David Hendricks has posted comments on this change. ( https://review.coreboot.org/22344 )

Change subject: linux_spi: Dynamically detect max buffer size ......................................................................

Patch Set 5:

(5 comments)

Yeah, I was on the fence whether to ask Keno to make the changes. Since my updates to the original patch are straight-forward and don't change the intended behavior I figured it would save everyone time to hijack it rather than go back-and-forth.

I suppose that's another one of the finer points of community engagement we should think about and document as a guideline on the wiki.

https://review.coreboot.org/#/c/22344/3/linux_spi.c File linux_spi.c:

https://review.coreboot.org/#/c/22344/3/linux_spi.c@199 PS3, Line 199: The implementation currently does not support requests that

No, I meant in the kernel. And the command is never written into

Ah, I understand what you are saying now. The only time we can hit this limit is for writes.

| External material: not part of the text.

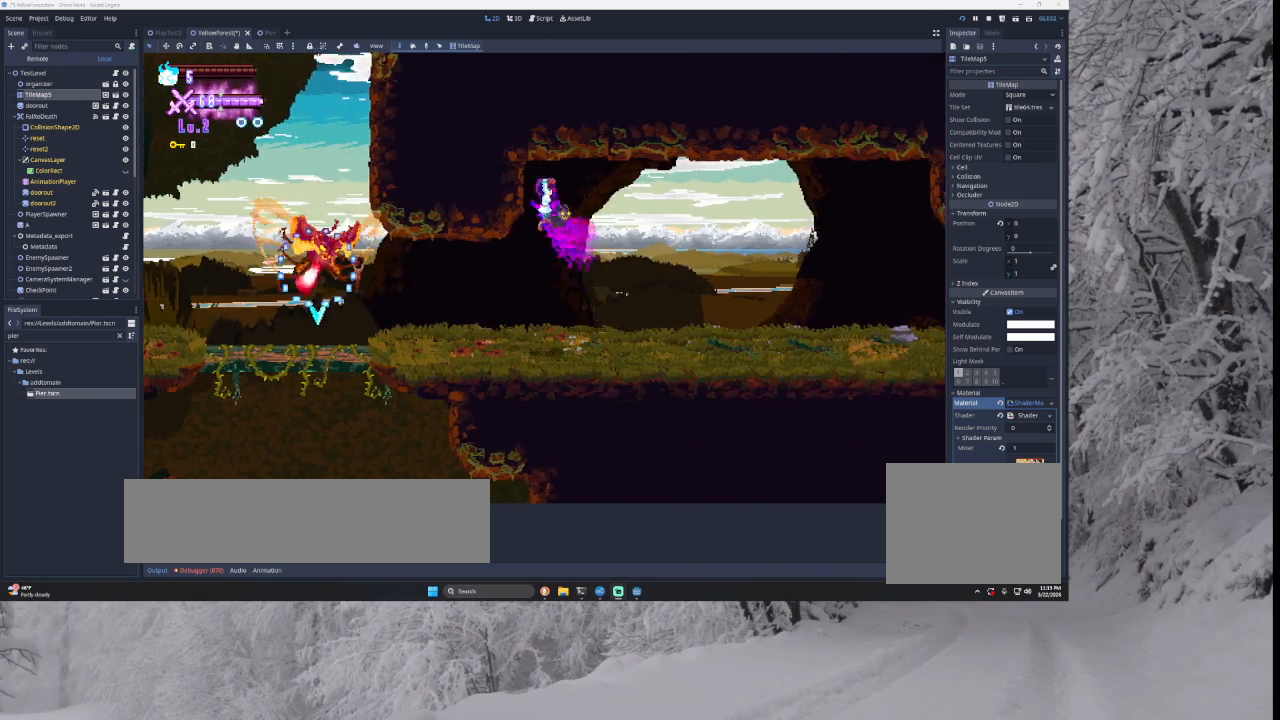
{"buttons": [], "left_stick": "right", "right_stick": "center", "events": [[67, "left_stick", "center"], [100, "TRIANGLE", "up"], [167, "TRIANGLE", "down"], [233, "left_stick", "right"], [367, "TRIANGLE", "up"]]}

So the old code is correct and we should not subtract the maximum command size (5) from the read buffer length.

I reverted the change to the read function and updated the comment to clarify the assumptions made here.

https://review.coreboot.org/#/c/22344/5/linux_spi.c File linux_spi.c:

https://review.coreboot.org/#/c/22344/5/linux_spi.c@136 PS5, Line 136: msg_pwarn("%s: Cannot open %s: %s.\n", __func__, BUF_SIZE_FROM_SYSFS, strerror(errno));

I was about to say, "function names in warnings?". But hey, we do it

You're right - Function names in warnings are kind of ugly and probably not needed. I like to use them in debug prints, but they are excessive for a relatively benign and easy to trace warning such as this.

https://review.coreboot.org/#/c/22344/5/linux_spi.c@143 PS5, Line 143: msg_pwarn("%s: Cannot read %s: %s.\n", __func__, BUF_SIZE_FROM_SYSFS, strerror(errno));

Nit, in the unlikely event that we are presented an empty file,

Good point, however I think either if the kernel provides the file (e.g. the above fopen() works) then it will have an integer to read from.

In any case, I went ahead and added an feof() to check for this condition. I was thinking of using stat(), but that would add a few more lines and seemed redundant with fopen() error handling in this case. LMK if you have a preference.

BTW - It may be worth moving all this logic to a file handling library some day, especially as we improve support for Linux interfaces that involve searching thru sysfs and proc and potentially opening/closing a lot of files.

https://review.coreboot.org/#/c/22344/5/linux_spi.c@154 PS5, Line 154: max_kernel_buf_size = (size_t)tmp;

Nit, possible overflow. Very theoretic, don't know any environment

Yeah, that's certainly an assumption that I suppose language lawyers may take issue with. But for this use case it seems like a reasonably safe conversion since we're expecting the kernel to give us a small integer.

If we add a generic file library then we definitely should add extra paranoid checking. For example we might check that the length of the string read from the file can't form a number that exceeds the size of the integer type.

https://review.coreboot.org/#/c/22344/5/linux_spi.c@163 PS5, Line 163: max_kernel_buf_size = (size_t)getpagesize();

getpagesize() is kind of deprecated, but we've used it before anyway.

Should I follow-up with a patch to use sysconf(_SC_PAGESIZE) instead, as suggested by the man page for getpagesize()?